## Task item
Copy out the lines of the records below, and only those lines, from the one with "43: (994, 551)" through the one with "49: (537, 145)", exactly as they appear.

## Excerpted records
:::::

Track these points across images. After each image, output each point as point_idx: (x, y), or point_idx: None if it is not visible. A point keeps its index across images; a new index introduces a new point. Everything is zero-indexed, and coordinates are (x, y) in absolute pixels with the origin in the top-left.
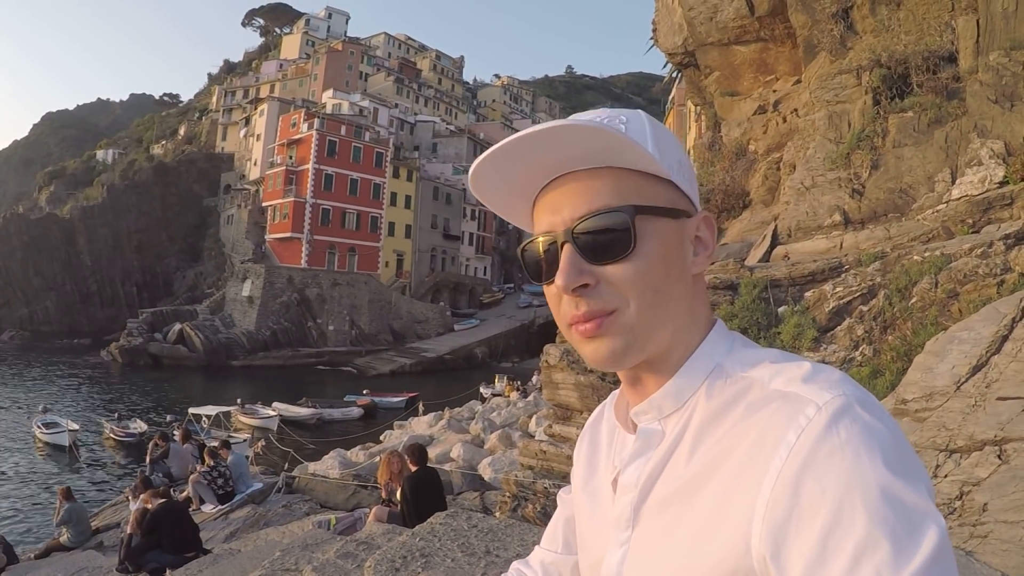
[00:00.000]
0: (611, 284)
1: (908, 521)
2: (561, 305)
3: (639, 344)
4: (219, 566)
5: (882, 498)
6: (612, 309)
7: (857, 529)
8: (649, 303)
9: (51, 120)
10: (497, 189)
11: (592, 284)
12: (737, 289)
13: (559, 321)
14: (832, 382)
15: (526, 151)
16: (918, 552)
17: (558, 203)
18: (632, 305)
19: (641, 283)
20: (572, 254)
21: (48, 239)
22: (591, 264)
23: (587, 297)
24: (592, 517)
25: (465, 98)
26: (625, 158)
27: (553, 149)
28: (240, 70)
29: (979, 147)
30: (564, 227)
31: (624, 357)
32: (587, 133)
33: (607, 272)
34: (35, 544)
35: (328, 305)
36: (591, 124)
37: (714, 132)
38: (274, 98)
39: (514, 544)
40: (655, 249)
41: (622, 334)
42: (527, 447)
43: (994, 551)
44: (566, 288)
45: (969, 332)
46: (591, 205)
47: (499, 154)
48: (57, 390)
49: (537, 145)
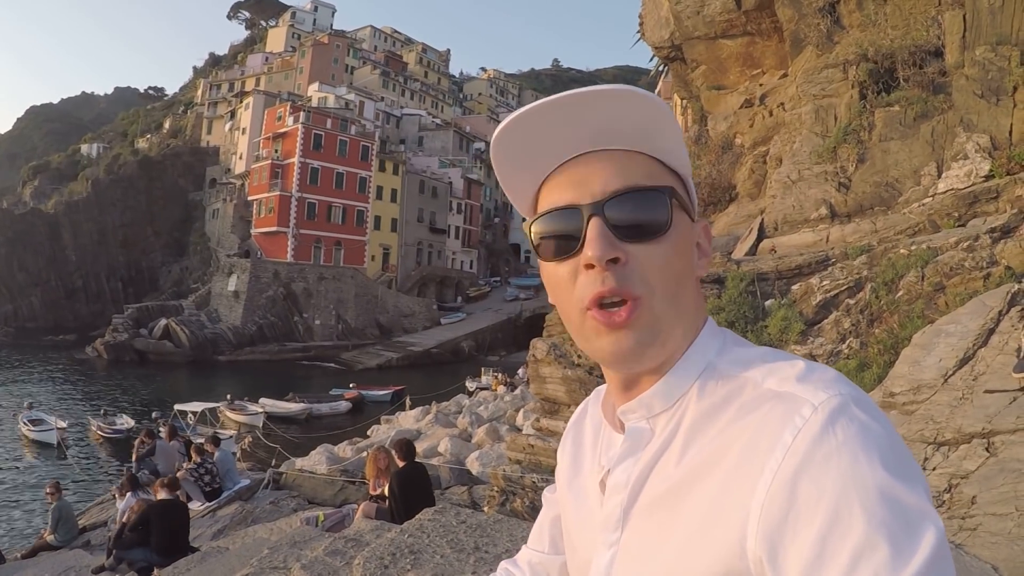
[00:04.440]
0: (640, 265)
1: (906, 522)
2: (577, 284)
3: (661, 340)
4: (207, 564)
5: (880, 499)
6: (638, 294)
7: (855, 531)
8: (673, 294)
9: (35, 114)
10: (519, 153)
11: (623, 260)
12: (724, 283)
13: (571, 305)
14: (827, 381)
15: (572, 113)
16: (916, 553)
17: (586, 177)
18: (657, 293)
19: (667, 270)
20: (602, 227)
21: (33, 234)
22: (620, 241)
23: (615, 273)
24: (579, 517)
25: (451, 91)
26: (660, 144)
27: (599, 115)
28: (225, 63)
29: (965, 141)
30: (592, 200)
31: (646, 352)
32: (644, 104)
33: (636, 251)
34: (22, 543)
35: (314, 299)
36: (651, 97)
37: (700, 126)
38: (259, 91)
39: (503, 540)
40: (679, 240)
41: (648, 327)
42: (515, 441)
43: (983, 543)
44: (600, 259)
45: (956, 325)
46: (627, 181)
47: (540, 111)
48: (42, 386)
49: (587, 108)
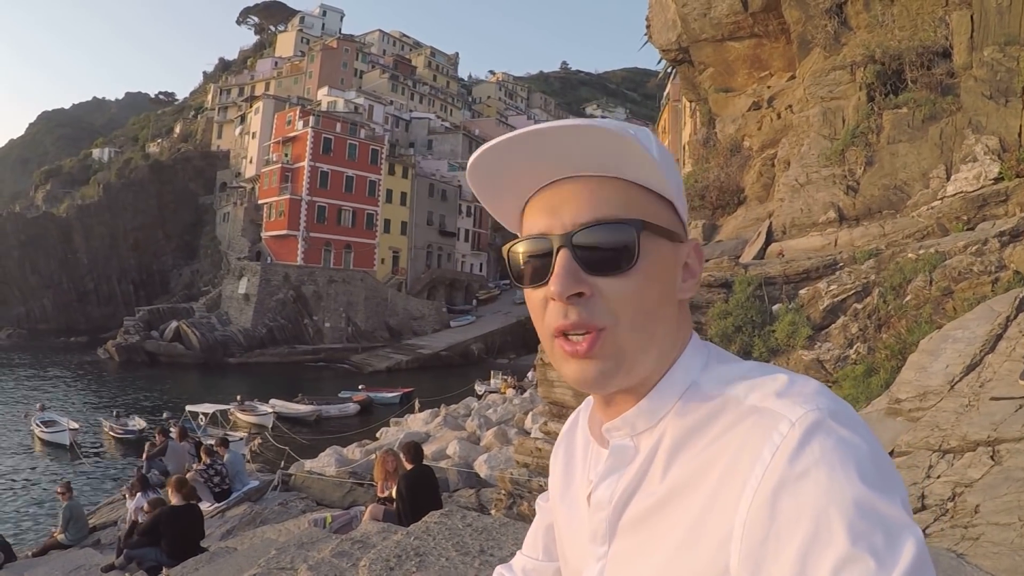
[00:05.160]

:::::

## Exercise solution
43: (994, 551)
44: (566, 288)
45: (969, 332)
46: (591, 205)
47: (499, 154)
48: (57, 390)
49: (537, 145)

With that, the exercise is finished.